▸ **Фрагмент текста**:

┏━━

Плещеев явно хотел утешить автора. С Григоровичем у него были свои счеты. К тому же он надеялся заполучить новую пьесу в «Северный вестник», поэтому с легкой душой бранил комитет: «Какое нам дело до того, что она не сценична». Однако почти полгода спустя, прочитав пьесу, Плещеев написал, что это первая вещь Чехова, которая его не удовлетворила и не оставила в нем никакого впечатления. Посему напрасно подозревать Григоровича в неискренности и злопамятности – он и вправду мог счесть «Лешего» слабой, несценичной пьесой. Вспоминал ли он это заседание и свои слова, когда через два года критики упрекали его за пьесу «Замшевые люди»? В ней тоже увидели «театральную повесть», сочинение для чтения, а не для сцены, говорили, что нет действия, много разговоров, дидактики.
Недостатки своего «Лешего» Чехов знал лучше членов комитета. И, видимо, ждал не похвалы, а понимания. Но Григорович понял пьесу так, как смог. Может быть, Чехова удивило не столько то, что Григорович сказал на заседании, сколько то, что он говорил в петербургских гостиных. Будто в героях пьесы, стареющем профессоре и его молодой жене, угадывается чета Сувориных. Узнав об этом из письма самого Суворина, Чехов пошутил по поводу таких разговоров и тех, кто их вел: «И как бы все они обрадовались, если бы я подсыпал Вам в чай мышьяку или оказался шпионом, служащим в III отделении. <…> На днях я встретился в театре с одним петербургским литератором. <…> Узнав от меня, что летом в разное время перебывали у меня Плещеев, Баранцевич, Вы, Свободин и другие, он сочувственно вздохнул и сказал:
– Напрасно вы думаете, что это хорошая реклама. Вы слишком ошибаетесь, если рассчитываете на них.

┗━━

Сохранённые записи данных

┏━━

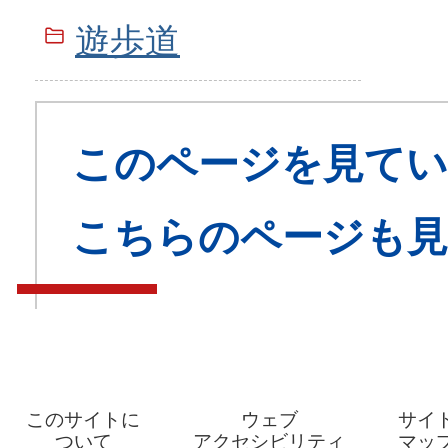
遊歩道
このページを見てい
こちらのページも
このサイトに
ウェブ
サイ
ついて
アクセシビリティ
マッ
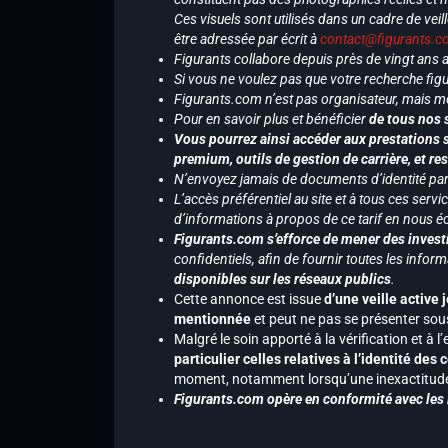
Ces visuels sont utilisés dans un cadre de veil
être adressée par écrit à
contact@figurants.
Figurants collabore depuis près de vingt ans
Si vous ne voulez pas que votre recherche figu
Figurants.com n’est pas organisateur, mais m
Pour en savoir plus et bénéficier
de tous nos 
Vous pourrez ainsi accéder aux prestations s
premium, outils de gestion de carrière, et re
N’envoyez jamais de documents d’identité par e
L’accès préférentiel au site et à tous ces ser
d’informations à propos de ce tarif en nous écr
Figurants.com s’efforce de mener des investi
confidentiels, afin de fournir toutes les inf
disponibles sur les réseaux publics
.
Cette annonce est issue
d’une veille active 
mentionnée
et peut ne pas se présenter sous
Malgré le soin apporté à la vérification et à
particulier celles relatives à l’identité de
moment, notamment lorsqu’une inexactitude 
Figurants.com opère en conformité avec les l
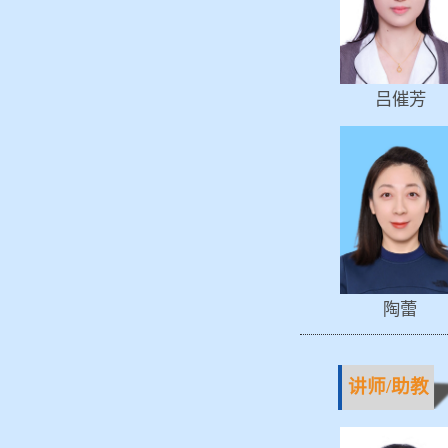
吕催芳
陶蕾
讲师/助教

┗━━
┏━━

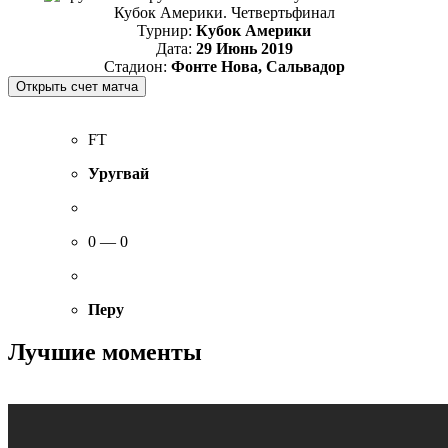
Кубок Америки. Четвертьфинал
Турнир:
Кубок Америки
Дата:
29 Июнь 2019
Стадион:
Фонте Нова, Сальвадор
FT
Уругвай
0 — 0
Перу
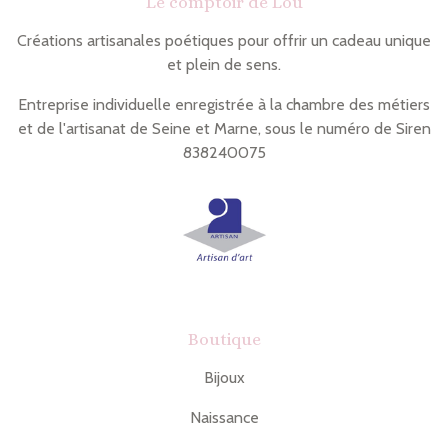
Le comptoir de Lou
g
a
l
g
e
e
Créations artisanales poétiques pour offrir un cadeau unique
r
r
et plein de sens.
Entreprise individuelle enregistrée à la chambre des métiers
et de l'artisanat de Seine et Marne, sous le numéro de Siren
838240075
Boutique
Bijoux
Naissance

┗━━
┏━━

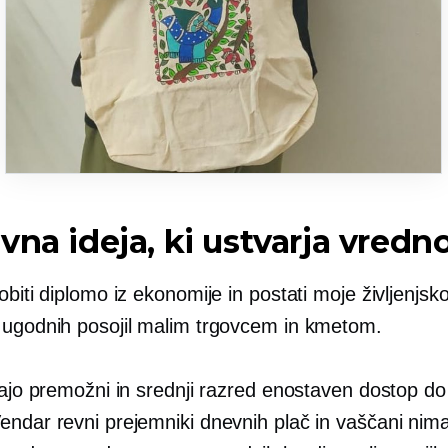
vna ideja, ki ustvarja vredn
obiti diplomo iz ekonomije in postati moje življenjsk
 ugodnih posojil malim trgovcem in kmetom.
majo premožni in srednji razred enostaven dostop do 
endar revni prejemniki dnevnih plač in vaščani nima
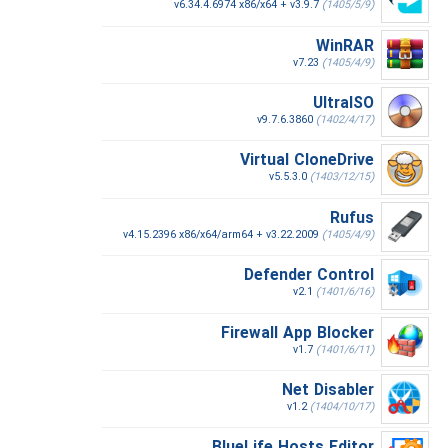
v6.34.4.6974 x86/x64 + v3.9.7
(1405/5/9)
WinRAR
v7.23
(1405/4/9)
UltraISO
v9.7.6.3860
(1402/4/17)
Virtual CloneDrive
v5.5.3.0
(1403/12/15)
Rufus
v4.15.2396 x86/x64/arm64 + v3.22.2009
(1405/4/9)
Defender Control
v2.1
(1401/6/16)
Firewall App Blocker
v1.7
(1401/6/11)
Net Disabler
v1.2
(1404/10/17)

┗━━

▸ **Задания для выполнения**:
[A] Согласно фрагменту о пьесе «Леший», в каких её героях, по словам Григоровича в петербургских гостиных, угадывалась чета Сувориных?
[B] Повтори дословно отрывок из фрагмента о пьесе «Леший»: начни с тех слов, где стоит «Плещеев явно хотел», и остановись после слов «много разговоров, дидактики.».
Записи для работы не понадобятся.

▸ **Ответы по номерам**:
[A] В стареющем профессоре и его молодой жене.

[B]
Плещеев явно хотел утешить автора. С Григоровичем у него были свои счеты. К тому же он надеялся заполучить новую пьесу в «Северный вестник», поэтому с легкой душой бранил комитет: «Какое нам дело до того, что она не сценична». Однако почти полгода спустя, прочитав пьесу, Плещеев написал, что это первая вещь Чехова, которая его не удовлетворила и не оставила в нем никакого впечатления. Посему напрасно подозревать Григоровича в неискренности и злопамятности – он и вправду мог счесть «Лешего» слабой, несценичной пьесой. Вспоминал ли он это заседание и свои слова, когда через два года критики упрекали его за пьесу «Замшевые люди»? В ней тоже увидели «театральную повесть», сочинение для чтения, а не для сцены, говорили, что нет действия, много разговоров, дидактики.